Reference no: EM133931921

Assignment:

Our campus buildings are typically heated with steam that is generated at a central facility. Let us assume that steam is generated at 45 bar and 265 °C in a boiler that is 90% efficient and runs on coal (heat value ≈30100 kJ/kg). We will analyze only the steam generation unit in the utility facility and for the purposes of the analysis, this system has a boiler, liquid pump and a throttle valve. The pump is used to pressurize the condensate returning from the buildings at 1 bar and 21 °C to the boiler pressure at 45 bar, and has an isentropic efficiency of 45%. The pump requires electricity to run and the central facility pays for the electricity required to run the pump. The throttle valve is at the outlet of the boiler and used to decrease the pressure of the steam down to 13 bar before piping it to the buildings. The total heat provided to the campus buildings is 2.11 PJ over the course of a nominal heating season.

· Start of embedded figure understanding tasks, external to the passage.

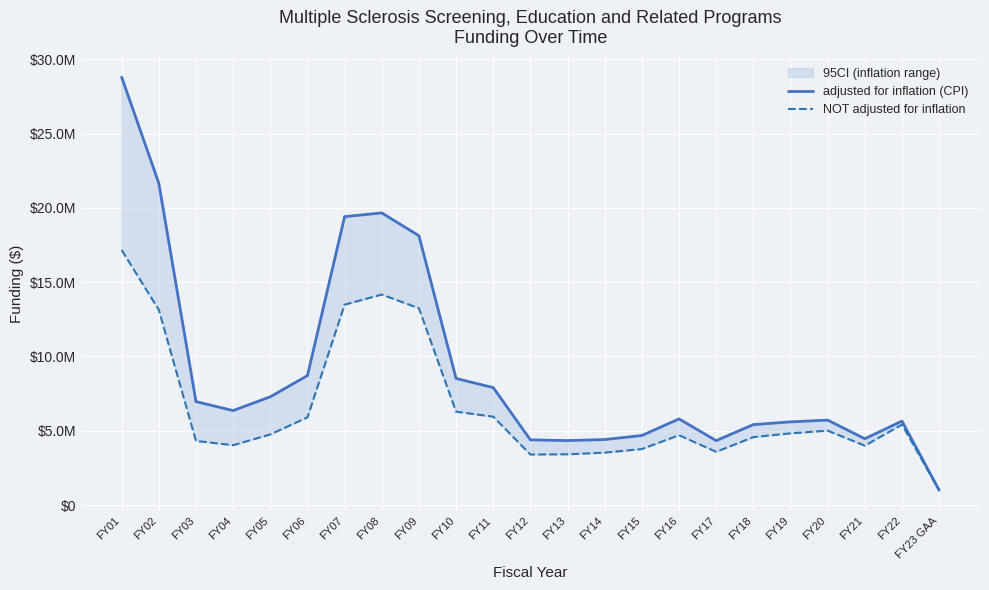

Is it true that adjusted for inflation (CPI) equals 4339548 at FY13?

True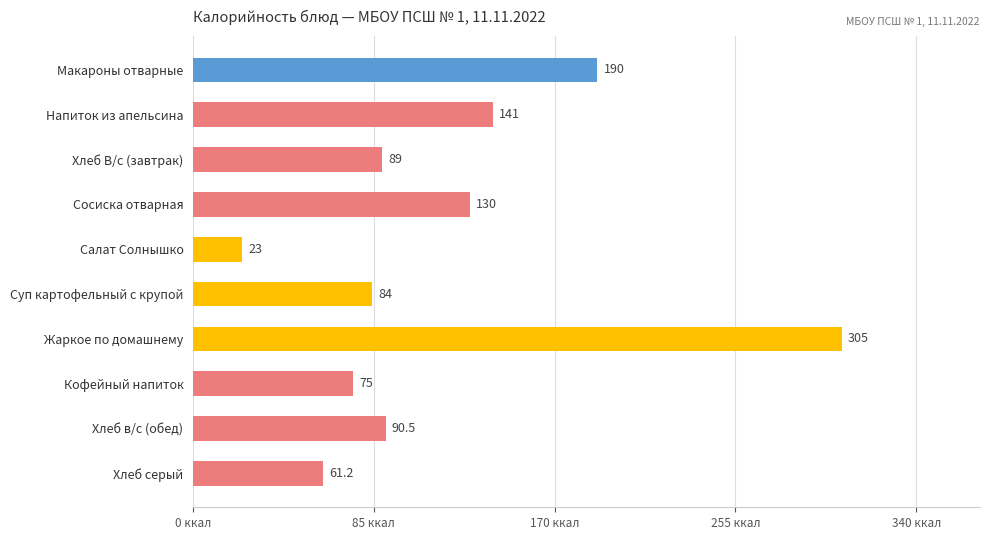

What is the greatest value displayed?

305.0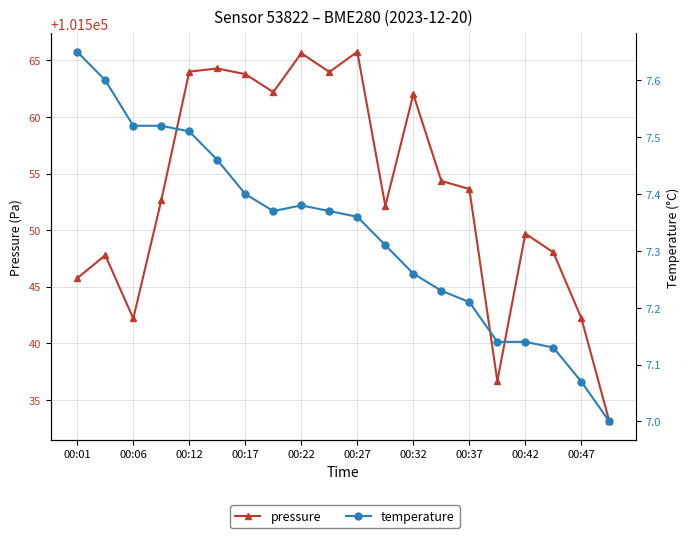

Reading left to right, extract all data points from this chart.

pressure: 101545.8	101547.8	101542.2	101552.6	101564.0	101564.3	101563.8	101562.2	101565.6	101564.0	101565.8	101552.1	101562.0	101554.3	101553.6	101536.7	101549.7	101548.0	101542.2	101533.1
temperature: 7.7	7.6	7.5	7.5	7.5	7.5	7.4	7.4	7.4	7.4	7.4	7.3	7.3	7.2	7.2	7.1	7.1	7.1	7.1	7.0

You have devised a plan to replace the throttle valve with a steam turbine such that you can generate some of the electricity you need to run the pump instead of just wasting (potentially) useful steam energy in the throttle valve. The turbine has an isentropic efficiency of 75% and is connected to an electric generator with efficiency 90%, and replacing the throttle valve with the turbine will incur some start-up or capital expenditure. You must use an exergy and cost analysis to see whether this is a good idea or not. Answer the following questions, and note that this list of questions will guide you through your analysis:

(a) How much coal (in metric tons) is required during a nominal heating season for both systems?

(b) How much electricity can you produce with the modified system that uses the turbine?

(c) What is the cost incurred from burning coal to heat the campus buildings during the heating season if the cost of coal per metric ton is $97.14 (c. 2021 pricing)?

(d) What is the total cost for both systems if the cost of electricity is $0.10/kWh (dollar per kilo-watthour, current 2022 rates) and the excess (amount not needed by the pump) electricity generated can be sold back to the grid?

(e) What are the sources of exergy destruction for both systems?

(f) What are the 2nd law efficiencies for the two systems if the specific exergy of coal is equal to its heating value and the dead state is at 21 °C and 1 bar?